Por su necedad, fueron forzados a abandonar el paraíso, y tuvieron que dedicarse a arar los campos para ganarse el alimento y criar ganado para tener ropas de abrigo y carne y leche y sufrir al parir a sus hijos y enfermar y morir…
Con el transcurso del tiempo, los hijos de los hijos de los hijos de los dos expulsados del paraíso fueron poblando la tierra con nuevas generaciones. La serpiente, siempre atenta a sus movimientos pero escondida entre tinieblas, intervenía de vez en cuando con alguna de las suyas.
Como aquella vez cuando convenció a Caín, el hijo mayor de Adán y Eva, de que lo mejor que podía hacer era aplastarle con una roca el cráneo a su hermano Abel y asegurarse así en exclusiva el cariño de sus padres.
O como en aquella otra ocasión, cuando se puso a diluviar y el planeta entero se inundó. Subido a la montaña más alta, Noé, un carpintero de la zona, trataba de poner orden en su arca de madera, donde parejas de animales de distintas especies se hacinaban para ser conducidas a un lugar seguro. Aprovechando el caos la serpiente, con su mala baba milenaria, se zampó al último par de palomas de la paz que había sobrevivido al hambre y al frío.

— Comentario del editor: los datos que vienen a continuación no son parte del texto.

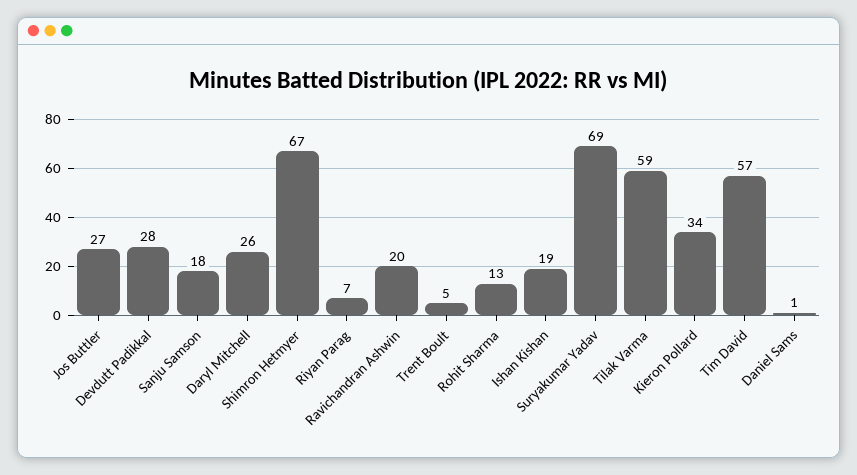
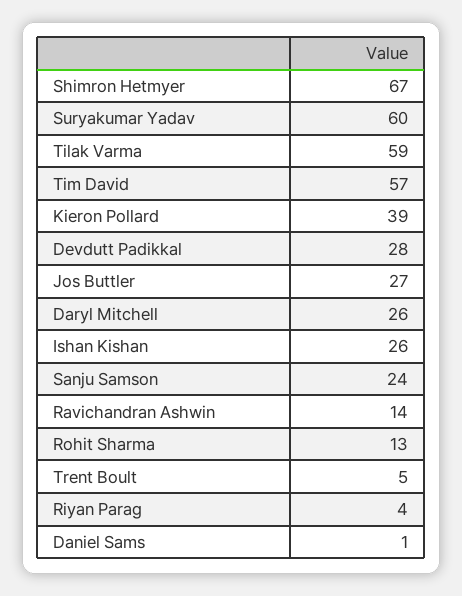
  {
    "Jos Buttler": 27,
    "Devdutt Padikkal": 28,
-   "Sanju Samson": 18,
+   "Sanju Samson": 24,
    "Daryl Mitchell": 26,
    "Shimron Hetmyer": 67,
-   "Riyan Parag": 7,
+   "Riyan Parag": 4,
-   "Ravichandran Ashwin": 20,
+   "Ravichandran Ashwin": 14,
    "Trent Boult": 5,
    "Rohit Sharma": 13,
-   "Ishan Kishan": 19,
+   "Ishan Kishan": 26,
-   "Suryakumar Yadav": 69,
+   "Suryakumar Yadav": 60,
    "Tilak Varma": 59,
-   "Kieron Pollard": 34,
+   "Kieron Pollard": 39,
    "Tim David": 57,
    "Daniel Sams": 1
  }

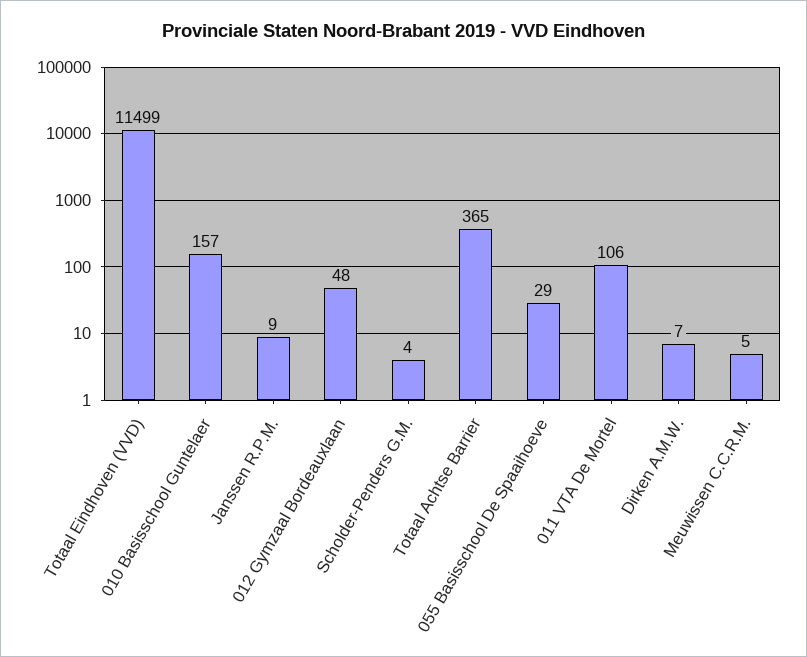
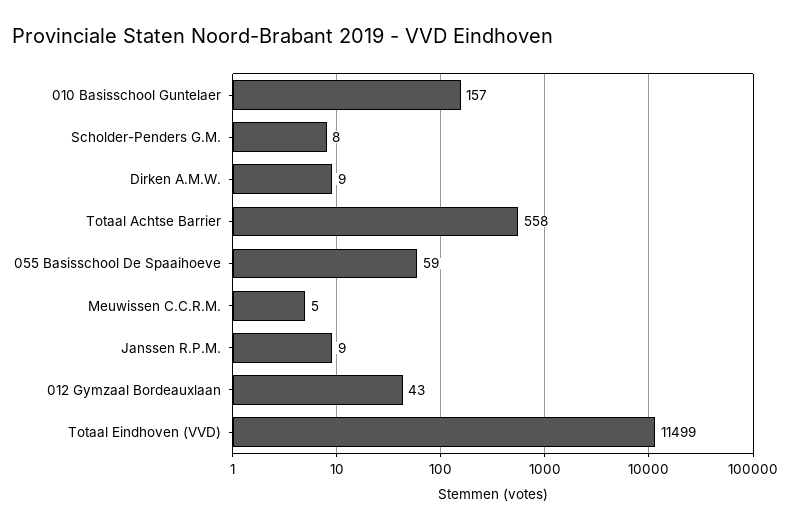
  {
    "Totaal Eindhoven (VVD)": 11499,
    "010 Basisschool Guntelaer": 157,
    "Janssen R.P.M.": 9,
-   "012 Gymzaal Bordeauxlaan": 48,
+   "012 Gymzaal Bordeauxlaan": 43,
-   "Scholder-Penders G.M.": 4,
+   "Scholder-Penders G.M.": 8,
-   "Totaal Achtse Barrier": 365,
+   "Totaal Achtse Barrier": 558,
-   "055 Basisschool De Spaaihoeve": 29,
+   "055 Basisschool De Spaaihoeve": 59,
-   "011 VTA De Mortel": 106,
-   "Dirken A.M.W.": 7,
+   "Dirken A.M.W.": 9,
    "Meuwissen C.C.R.M.": 5
  }

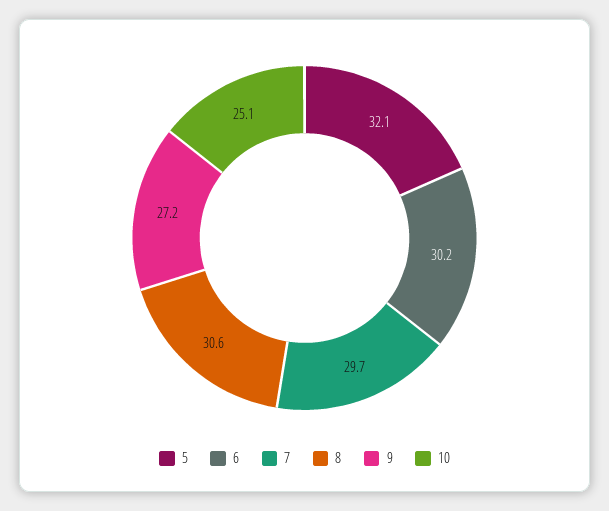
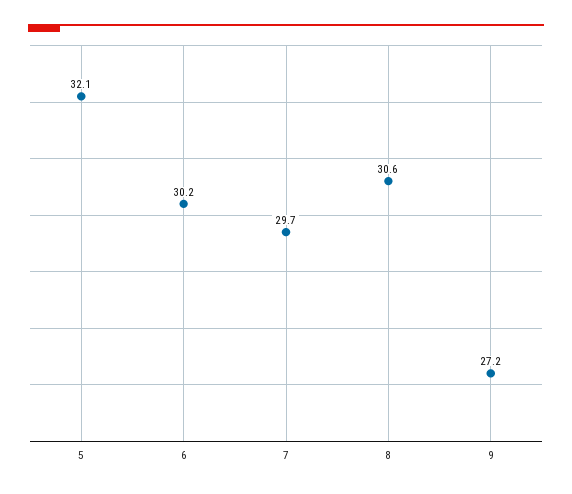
  {
    "5": 32.1,
    "6": 30.2,
    "7": 29.7,
    "8": 30.6,
-   "9": 27.2,
+   "9": 27.2
-   "10": 25.1
  }

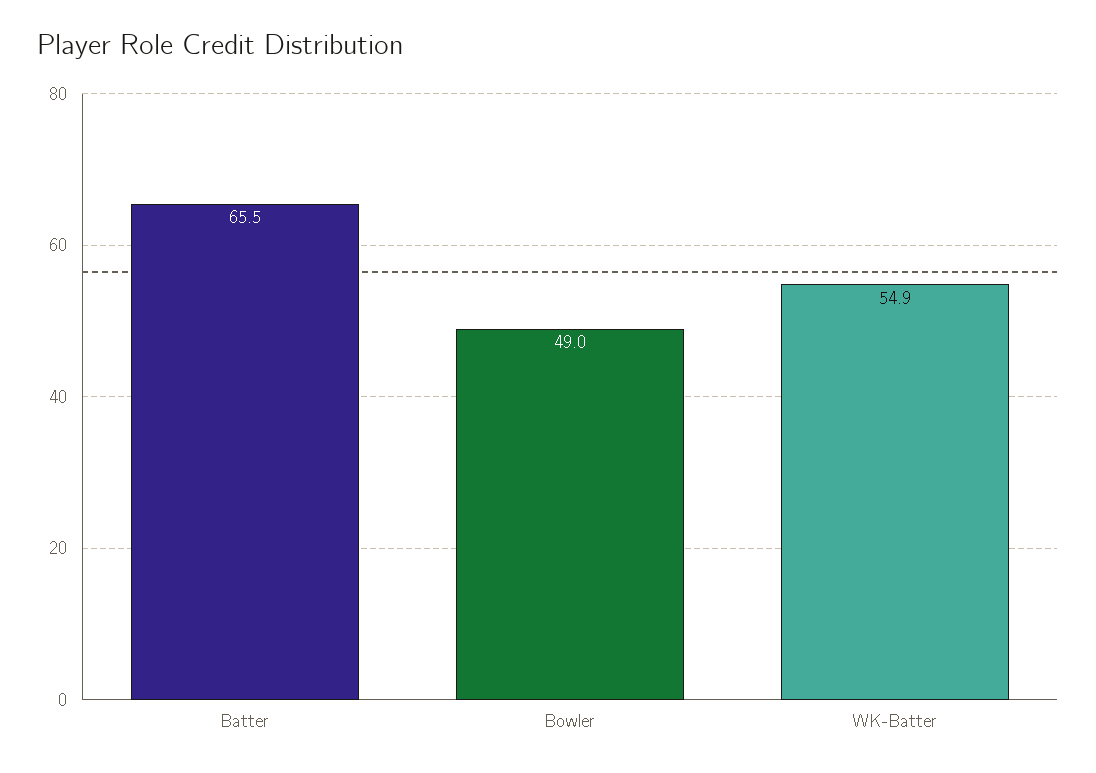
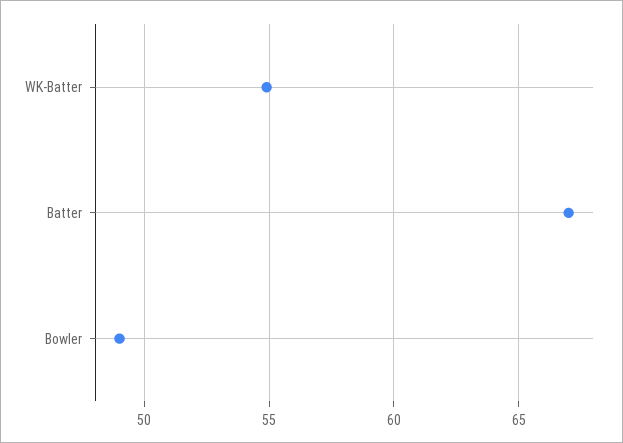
  {
-   "Batter": 65.5,
+   "Batter": 67,
    "Bowler": 49,
    "WK-Batter": 54.9
  }

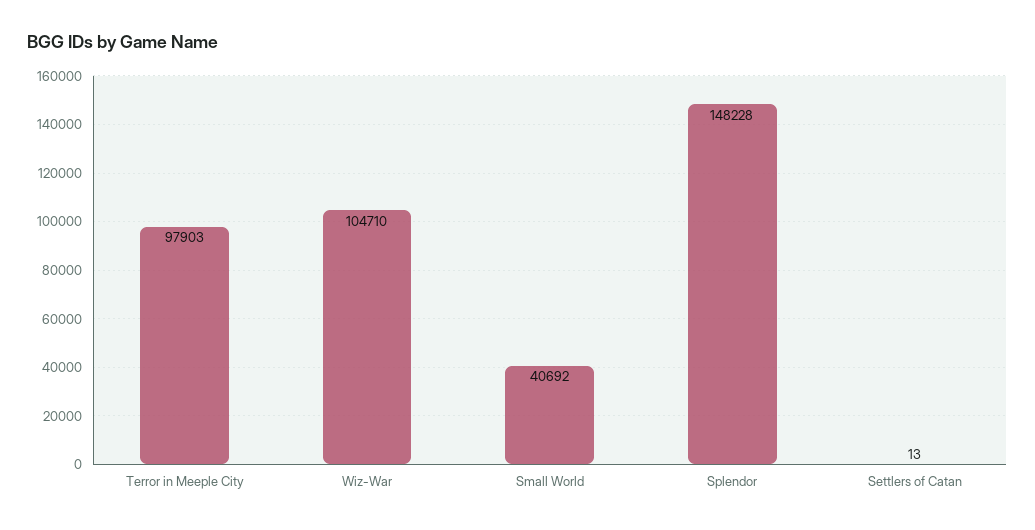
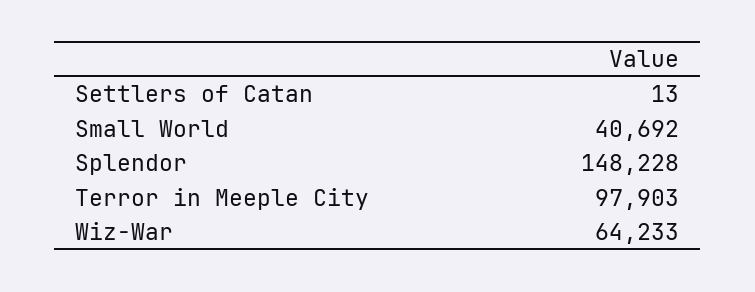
  {
    "Terror in Meeple City": 97903,
-   "Wiz-War": 104710,
+   "Wiz-War": 64233,
    "Small World": 40692,
    "Splendor": 148228,
    "Settlers of Catan": 13
  }

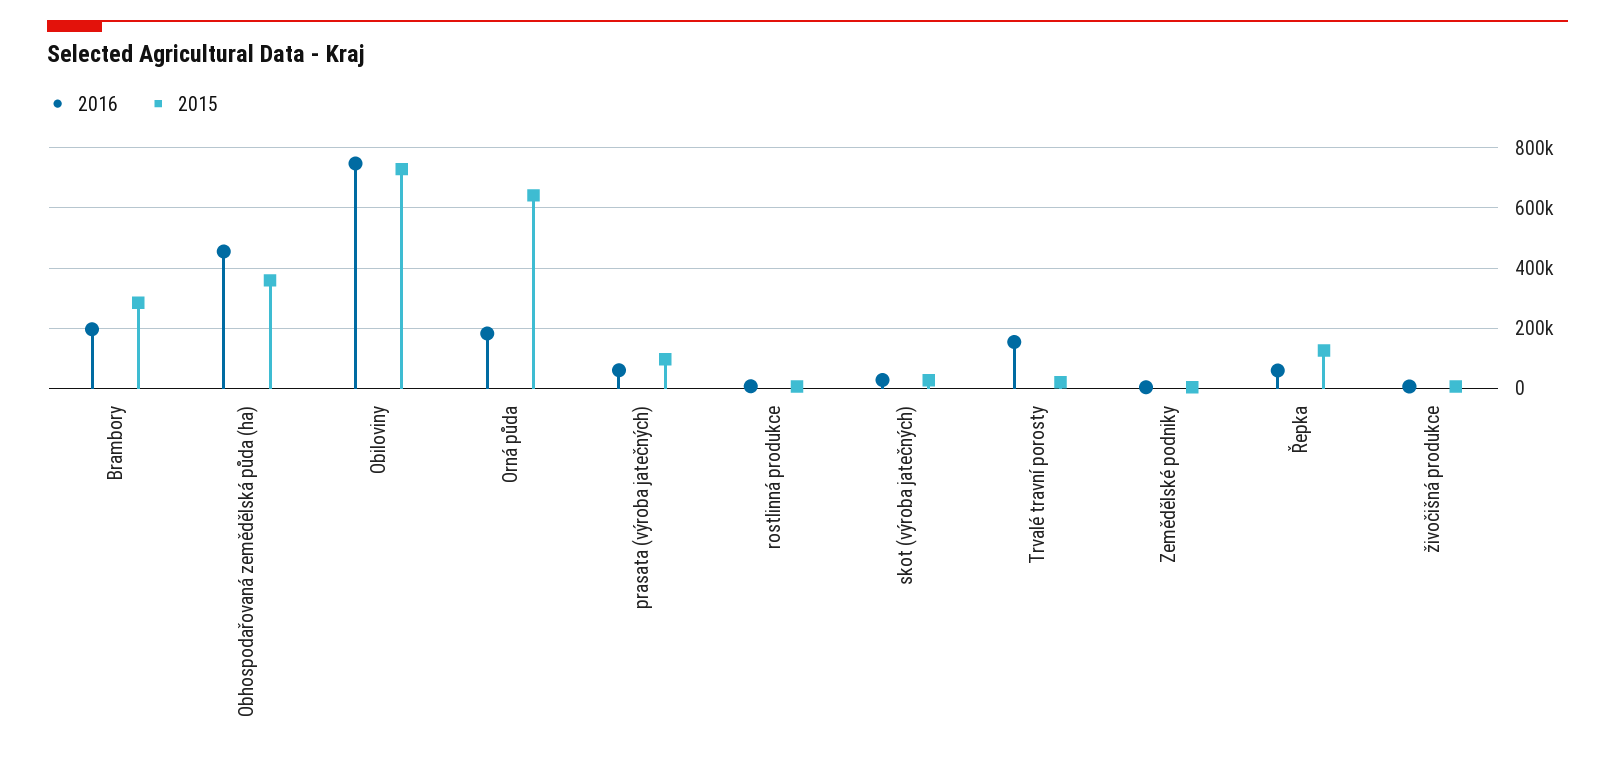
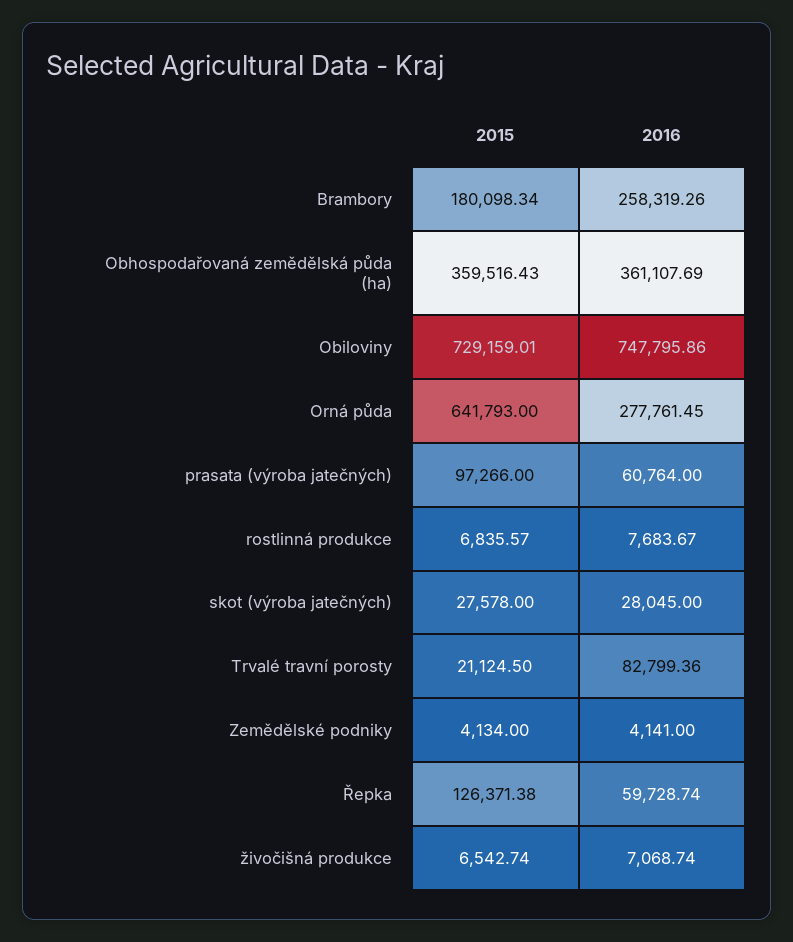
  {
    "2016": {
-     "Brambory": 200000,
+     "Brambory": 258319.26,
-     "Obhospodařovaná zemědělská půda (ha)": 460000,
+     "Obhospodařovaná zemědělská půda (ha)": 361107.69,
      "Obiloviny": 747795.86,
-     "Orná půda": 180000,
+     "Orná půda": 277761.45,
      "prasata (výroba jatečných)": 60764,
      "rostlinná produkce": 7683.67,
      "skot (výroba jatečných)": 28045,
-     "Trvalé travní porosty": 160000,
+     "Trvalé travní porosty": 82799.36,
      "Zemědělské podniky": 4141,
      "Řepka": 59728.74,
      "živočišná produkce": 7068.74
    },
    "2015": {
-     "Brambory": 280000,
+     "Brambory": 180098.34,
      "Obhospodařovaná zemědělská půda (ha)": 359516.43,
      "Obiloviny": 729159.01,
      "Orná půda": 641793,
      "prasata (výroba jatečných)": 97266,
      "rostlinná produkce": 6835.57,
      "skot (výroba jatečných)": 27578,
      "Trvalé travní porosty": 21124.5,
      "Zemědělské podniky": 4134,
      "Řepka": 126371.38,
      "živočišná produkce": 6542.74
    }
  }

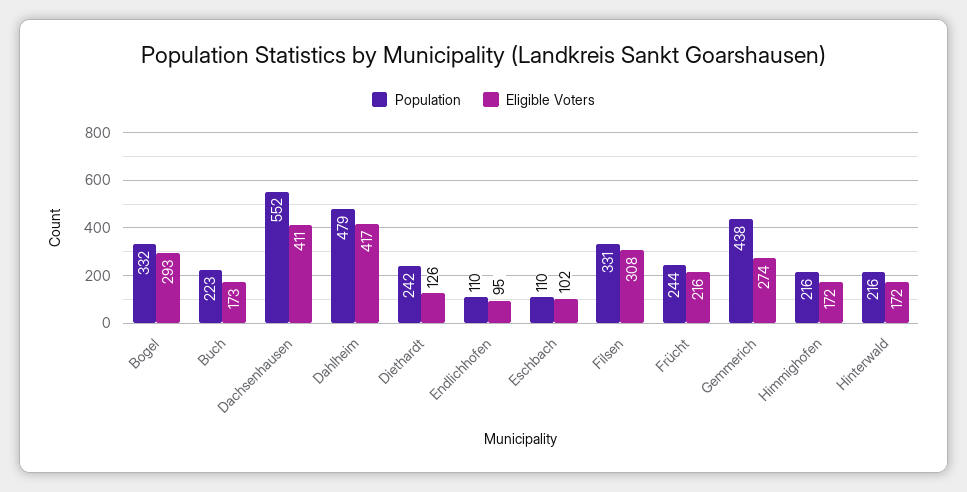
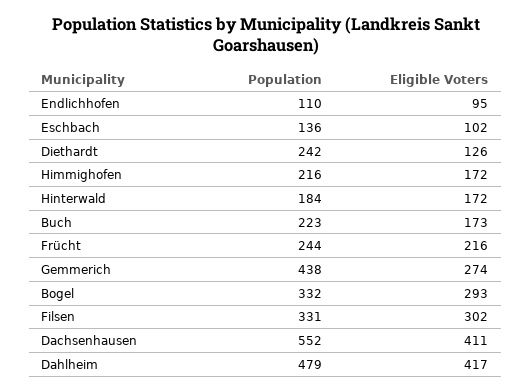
  {
    "Population": {
      "Bogel": 332,
      "Buch": 223,
      "Dachsenhausen": 552,
      "Dahlheim": 479,
      "Diethardt": 242,
      "Endlichhofen": 110,
-     "Eschbach": 110,
+     "Eschbach": 136,
      "Filsen": 331,
      "Frücht": 244,
      "Gemmerich": 438,
      "Himmighofen": 216,
-     "Hinterwald": 216
+     "Hinterwald": 184
    },
    "Eligible Voters": {
      "Bogel": 293,
      "Buch": 173,
      "Dachsenhausen": 411,
      "Dahlheim": 417,
      "Diethardt": 126,
      "Endlichhofen": 95,
      "Eschbach": 102,
-     "Filsen": 308,
+     "Filsen": 302,
      "Frücht": 216,
      "Gemmerich": 274,
      "Himmighofen": 172,
      "Hinterwald": 172
    }
  }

—¡Harta, estoy muy harta! —resopló al cabo de años de tedio. Le fastidiaba y mucho tanta caza y cópula, todo el rato lo mismo—. En cuanto te descuidas, se llena todo de cachorros y de mocosos humanos. ¿Esto no va a terminar nunca? De verdad que no lo soporto.

Y dicho esto, abandonó la jungla en busca de un cambio de aires. Siguiendo un reguero de rumores que circulaba por aquí y por allá, fue reptando por el calendario de los siglos hasta llegar al año cero, a un pueblo llamado Belén, lleno de arroyos, lavanderas, pastores, gallinas y cerdos, donde un tal Rey Herodes la recibió con un abrazo en las puertas de su castillo. Después de compartir confidencias y hacerse tan amiguitos, maquinaron un plan muy perverso que bañó de sangre la aldea. Y aunque no obtuvieron el éxito deseado, la serpiente se sintió tan a gusto en aquella nueva civilización que dos mil años después todavía sigue por allí dando sus coletazos.